A warship has returned to its Hampshire home port for the final time ahead of its decommissioning next month.

HMS Gloucester sailed into Portsmouth Naval Base on the same day the Royal Navy's new Antarctic patrol vessel arrived there.

The ice-breaker MV Polarbjorn is set to be renamed HMS Protector and will be accepted into the navy fleet in June.

HMS Gloucester, a 29-year-old Type 42 destroyer, holds a missile-firing record from the first Gulf War.

The ship returned to port in traditional fashion by flying a decommissioning pennant, following a farewell visit to its namesake city and a training exercise involving the US, French and Spanish navies off the south west coast of the UK.

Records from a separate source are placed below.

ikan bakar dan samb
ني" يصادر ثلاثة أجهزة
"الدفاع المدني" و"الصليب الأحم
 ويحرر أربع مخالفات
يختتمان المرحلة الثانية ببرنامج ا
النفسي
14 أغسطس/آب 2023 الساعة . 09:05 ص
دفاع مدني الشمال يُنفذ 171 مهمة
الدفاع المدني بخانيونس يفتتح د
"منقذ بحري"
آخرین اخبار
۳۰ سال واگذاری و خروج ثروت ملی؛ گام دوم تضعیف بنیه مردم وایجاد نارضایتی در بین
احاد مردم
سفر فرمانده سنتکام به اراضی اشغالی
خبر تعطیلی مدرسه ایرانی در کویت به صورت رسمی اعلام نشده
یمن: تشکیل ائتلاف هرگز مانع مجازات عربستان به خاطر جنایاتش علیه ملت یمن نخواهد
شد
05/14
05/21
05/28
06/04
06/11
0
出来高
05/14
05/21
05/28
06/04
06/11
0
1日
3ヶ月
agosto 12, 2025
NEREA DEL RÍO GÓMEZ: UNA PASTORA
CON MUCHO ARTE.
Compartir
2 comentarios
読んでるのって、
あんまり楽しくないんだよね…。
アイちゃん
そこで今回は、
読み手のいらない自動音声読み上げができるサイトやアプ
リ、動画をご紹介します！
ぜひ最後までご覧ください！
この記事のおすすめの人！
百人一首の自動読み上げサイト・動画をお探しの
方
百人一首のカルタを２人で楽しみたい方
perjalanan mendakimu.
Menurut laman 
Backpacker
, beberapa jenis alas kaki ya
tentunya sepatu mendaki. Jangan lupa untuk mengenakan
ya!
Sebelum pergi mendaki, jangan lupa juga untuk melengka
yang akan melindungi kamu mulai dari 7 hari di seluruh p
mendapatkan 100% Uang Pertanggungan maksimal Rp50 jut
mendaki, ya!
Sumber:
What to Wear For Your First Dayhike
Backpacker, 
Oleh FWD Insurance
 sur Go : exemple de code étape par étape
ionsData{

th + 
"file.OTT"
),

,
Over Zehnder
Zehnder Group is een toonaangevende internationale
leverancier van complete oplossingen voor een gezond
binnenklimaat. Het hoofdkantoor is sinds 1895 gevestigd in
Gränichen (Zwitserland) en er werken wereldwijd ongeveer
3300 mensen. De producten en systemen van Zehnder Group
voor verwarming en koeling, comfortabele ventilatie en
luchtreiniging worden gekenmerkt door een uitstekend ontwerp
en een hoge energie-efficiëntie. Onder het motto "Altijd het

The navy's fleet of ageing Type 42s is being phased out to make way for the new hi-tech Type 45 destroyers.

Took out missile

HMS Gloucester was built by Vosper Thornycroft in Southampton and was launched on 2 November 1982 by the Duchess of Gloucester.

Image caption,

MV Polarbjorn has been leased on a three-year contract from a Norwegian company

During its service around the world it has clocked up 787,928 miles.

Nicknamed the Fighting G, HMS Gloucester's most notable action came in January 1991 when it was escorting the American battleship USS Missouri close to the Kuwaiti coast during the Gulf War.

As the Missouri came under attack by an Iraqi seersucker missile, HMS Gloucester fired a salvo of sea darts to knock it from the sky in what proved to be the first validated, successful missile versus missile strike of its kind.

MV Polarbjorn entered Portsmouth under the Norwegian flag and will be officially named HMS Protector on 1 June. It will be commissioned into the Royal Navy fleet on 23 June.

It will take on the navy's Antarctic mission in November while the future of HMS Endurance, which suffered major flooding off Chile in 2008, is considered by the Ministry of Defence.